DOCUMENT EXCERPT →

⁂

Sunday, October 14, 2018

How to Beg Your Way to a Recession


Uber-economist and self-proclaimed economic genius, Donald John Trump, has unleashed his expertise on the global economy. Ignoring his own experts, violating the most basic free-trade precepts of the Republican Party, Donald Trump has heralded a new era in federal deficits and trade wars without much in countervailing benefits. We have massive tax cuts for the rich, but virtually no new high-paying jobs, particularly missing among his blue-collar constituency, and virtually nothing by way of improvement in education, job-training, infrastructure upgrades and repairs and job-creating scientific research.
Indeed, it doesn’t take a genius to look behind his glorious numbers to see the bold-face lies inherent in his taking credit for an “exploding economy.” No, Donald, having a quarter with 4.1% GDP growth is not “the first time in history.” It has happened 117 times before, and even 4 times during your arch-enemy Barack Obama’s administration.
And no Donald, a sky-high GDP doesn’t mean that much anyway, if you dissect the statistics. Rich folks have made so much money, bolstered by that tax cut, that they make the economy as a whole look great. But 70% of working Americans have not received an increase in buying-power in four decades! I believe a huge chunk of those voters are in your base. Costs of food, healthcare, fuel and housing, you’ll pardon the pun, have gone through the roof.
Since most Americans have benefited profoundly from low-priced manufactures from China, your slapping a massive duty on Chinese goods simply makes life more expensive for most of us, while creating very, very few jobs here. The few aluminum and steel workers that got jobs pale in comparison to the numbers of workers who lost their jobs because Trump-trade wars have forced their companies into massive layoffs, sometime exporting those jobs to other countries not impacted by such obscene tariffs… or simply driving other small businesses entirely out of existence.
And while you will wind up negotiating a trade deal with China, and you will claim that what you negotiate is a big win, China would have negotiated those deals without the trade war, but Xi Jinping cannot afford to back down to Donald Trump and have any semblance of credibility with his own people. In short, Donald, you ain’t gonna get much! Not to mention that even though China does not import that much in the way of American goods, she does have some very clever ways to make life hell for Americans trying to do business there without using tariffs.
“‘The first thing to observe here is that China is not a country of laws, it's an authoritarian dictatorship,’ said Jacob Kirkegaard, a senior fellow at the Peterson Institute for International Economics, who warned that American businesses could take the punishment for Trump’s antagonism. ‘So from that opening point, China is potentially able to play much, much dirtier than the United States.’
“‘He will essentially force the Chinese government to retaliate in other ways — and those other ways can be much more costly to American firms,’ he said. ‘That belief is premised on a fundamentally erroneous assumption about how the modern economy works … and a lack of concern with how engaged American businesses are involved already in China.’
“American manufacturers like automakers have made considerable investments into manufacturing facilities in China, and the financial and professional services sectors have a large and profitable presence there. These and other multinationals operating in China are vulnerable to a wide array of actions the government could take against them.
“For example, Chinese officials could slow the customs process for U.S. products entering the country, launch investigations into or spring inspections onto factories, hotels or other businesses — all activities for which a veneer of plausible deniability would make proving a punitive motive difficult. The Chinese government could restrict access to its market by stopping American business investment or, if the situation worsened, mandate that they divest entirely, said Mark Zandi, chief economist at Moody’s Analytics.

⁂

SUPPLIED DATA →
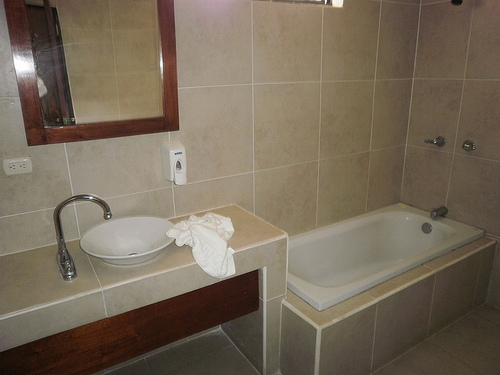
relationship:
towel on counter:
[165, 211, 237, 281] [1, 202, 288, 317]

⁂

SET OF TASKS →
1 - Retype the trade war article, starting with "Indeed, it doesn’t" and going on through "through the roof.".
2 - Answer these from the trade war article:
(a) How many times before had a quarter with 4.1% GDP growth happened?
(b) What share of working Americans have not received an increase in buying-power in four decades?
(c) Who is named as chief economist at Moody's Analytics?
3 - Translate this sentence from the trade war article into Spanish: "American manufacturers like automakers have made considerable investments into manufacturing facilities in China, and the financial and professional services sectors have a large and profitable presence there."
Base every answer on the trade war article alone, not on the data.

EXPECTED ANSWERS →
1 -
Indeed, it doesn’t take a genius to look behind his glorious numbers to see the bold-face lies inherent in his taking credit for an “exploding economy.” No, Donald, having a quarter with 4.1% GDP growth is not “the first time in history.” It has happened 117 times before, and even 4 times during your arch-enemy Barack Obama’s administration.
And no Donald, a sky-high GDP doesn’t mean that much anyway, if you dissect the statistics. Rich folks have made so much money, bolstered by that tax cut, that they make the economy as a whole look great. But 70% of working Americans have not received an increase in buying-power in four decades! I believe a huge chunk of those voters are in your base. Costs of food, healthcare, fuel and housing, you’ll pardon the pun, have gone through the roof.

2 -
(a) 117 times
(b) 70%
(c) Mark Zandi

3 - Los fabricantes estadounidenses, como las automotrices, han hecho inversiones considerables en instalaciones de fabricación en China, y los sectores de servicios financieros y profesionales tienen allí una presencia grande y rentable.